Congratulations on your recent pregnancy! You may be feeling a bit overwhelmed at the moment, and that’s perfectly normal. Just know that you are about to embark on an amazing journey full of new and exciting experiences, both physically and mentally. Hang in there, because you’re in for one wild ride over the next few months!
The first trimester of pregnancy is a time of many changes for your body. You may experience nausea, fatigue, backaches, mood swings, and worry during this time, but most of these discomforts will go away as your pregnancy progresses. You may not even realize you are pregnant during the first trimester. Your baby’s heart will start beating by the 25th day. This denotes that your baby’s circulatory system is functioning by 25 days after conception. By your seventh week, your baby’s sex glands will be developing, and they will be discernible by the beginning of your second trimester.
After eight weeks of pregnancy, the baby’s kidneys, liver, and digestive tract have begun to develop. The baby is also beginning to move their arms and legs and send impulses to their organs. The baby’s spinal cord is also beginning to form.
During the 12th week of pregnancy, you can expect the formation of fingers, toes, fingernails, toenails, and fingerprints. Through ultrasound, we can also notice your baby’s ears, eyes, and mouth. We may even be able to see your little one practicing some breathing actions. By the end of the first trimester, your little one will be about three inches long and weigh around one ounce (under natural pregnancy).
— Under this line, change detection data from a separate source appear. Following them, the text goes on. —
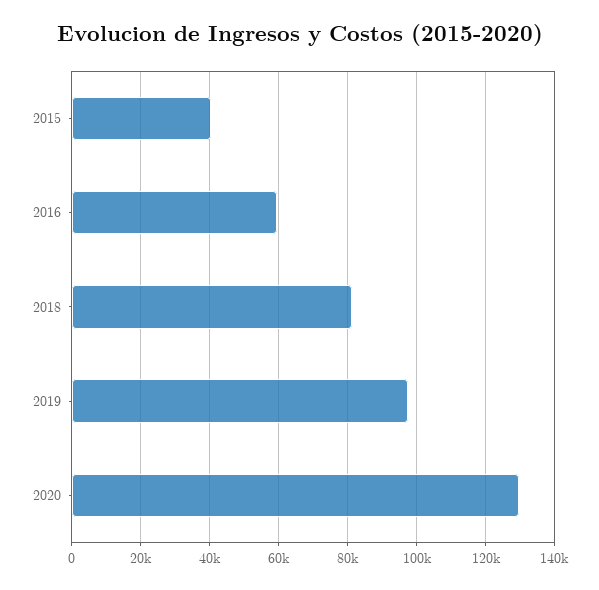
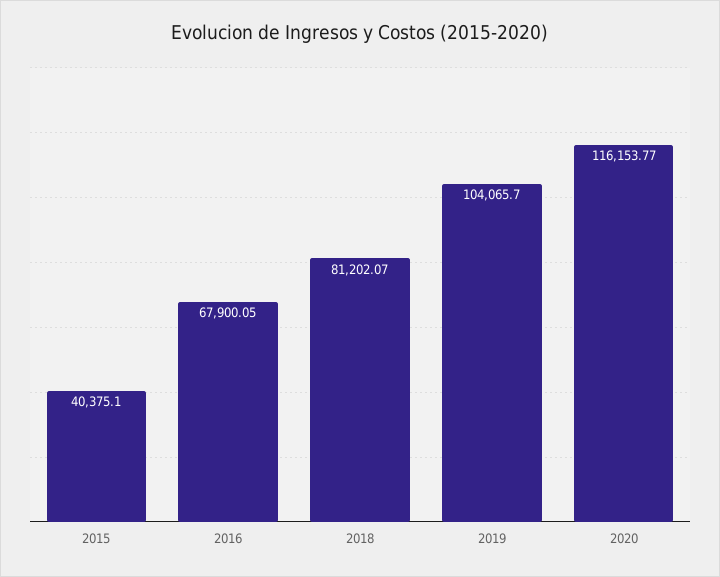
  {
    "2015": 40375.1,
-   "2016": 60000,
+   "2016": 67900.05,
    "2018": 81202.07,
-   "2019": 98000,
+   "2019": 104065.7,
-   "2020": 130000
+   "2020": 116153.77
  }

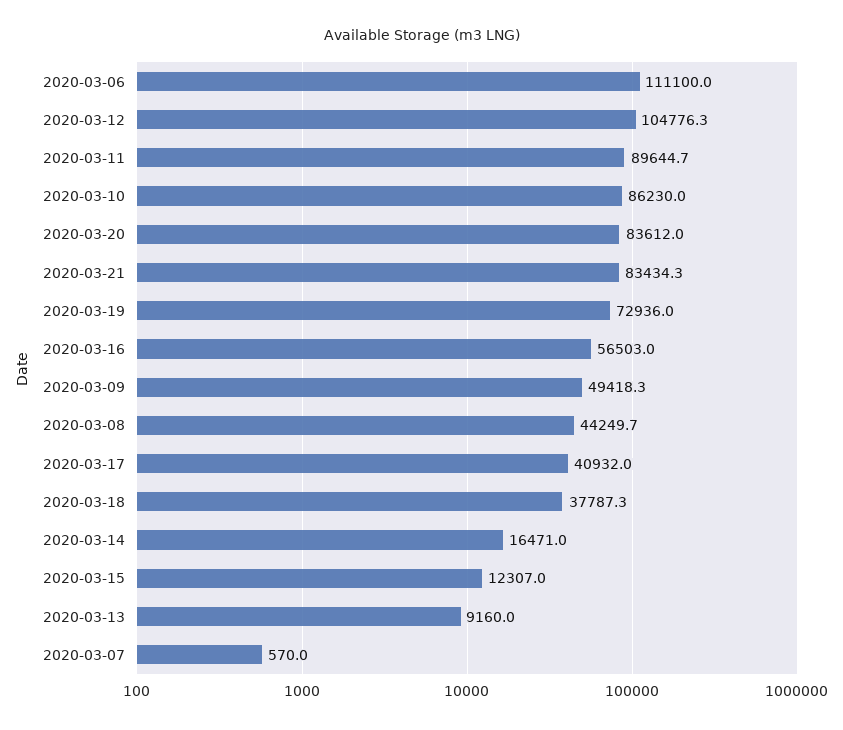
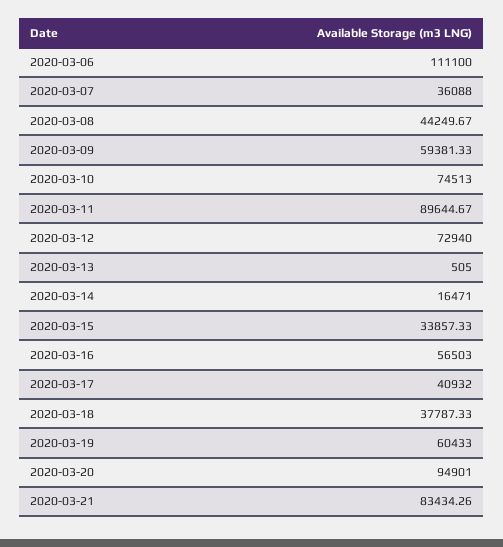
  {
    "2020-03-06": 111100,
-   "2020-03-12": 104776.3,
+   "2020-03-12": 72940,
    "2020-03-11": 89644.67,
-   "2020-03-10": 86230,
+   "2020-03-10": 74513,
-   "2020-03-20": 83612,
+   "2020-03-20": 94901,
    "2020-03-21": 83434.26,
-   "2020-03-19": 72936,
+   "2020-03-19": 60433,
    "2020-03-16": 56503,
-   "2020-03-09": 49418.3,
+   "2020-03-09": 59381.33,
    "2020-03-08": 44249.67,
    "2020-03-17": 40932,
    "2020-03-18": 37787.33,
    "2020-03-14": 16471,
-   "2020-03-15": 12307,
+   "2020-03-15": 33857.33,
-   "2020-03-13": 9160,
+   "2020-03-13": 505,
-   "2020-03-07": 570
+   "2020-03-07": 36088
  }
It’s important to remember that the first trimester of pregnancy is critical for both the baby and the mother. Many women will experience first-trimester bleeding, which can lead to miscarrying for some. For those who don’t miscarry, they are more likely to have difficulties during their pregnancy. Therefore, it’s important for expecting mothers to be extra careful during this time.
Many couples have a set idea of where and how they want their child’s birth to take place. Others can’t even wrap their heads around the idea of childbirth until they’re in the throes of labor. For couples who have chosen an alternative birthing option like a home birth, it is vital that they understand both the emotional and physical requirements of such a choice. Having a baby and going through natural pregnancy can be daunting for some, so it’s no surprise that choosing an alternative option might be a bit scary too. But as long as you’re prepared for what’s to come, both mentally and physically, you’ll be just fine!
It’s important for couples to accept both the emotional and physical aspects of choosing an alternative birthing option like home birth. Natural pregnancies are not as bad as they seem. However, many of us are blessed enough to have great medical facilities nearby to help and give advice when needed. In recent years, support for women during pregnancy has improved tenfold.
Therefore, expecting parents these days have a lot of options available to them and don’t have to worry about too many things when it comes to having a baby.
I was raised in a family that was always health-conscious and open to exploring alternative health options, like homeopathy. My mom used to buy wholemeal bread – and the loaves were as heavy as bricks! We didn’t get sick often when I was growing up. Then, at 18, I was diagnosed with lymphatic cancer. I underwent some aggressive orthodox medical treatment that got rid of the cancer, but it also left me with chronic physical and emotional health issues that orthodox medicine wasn’t interested in addressing.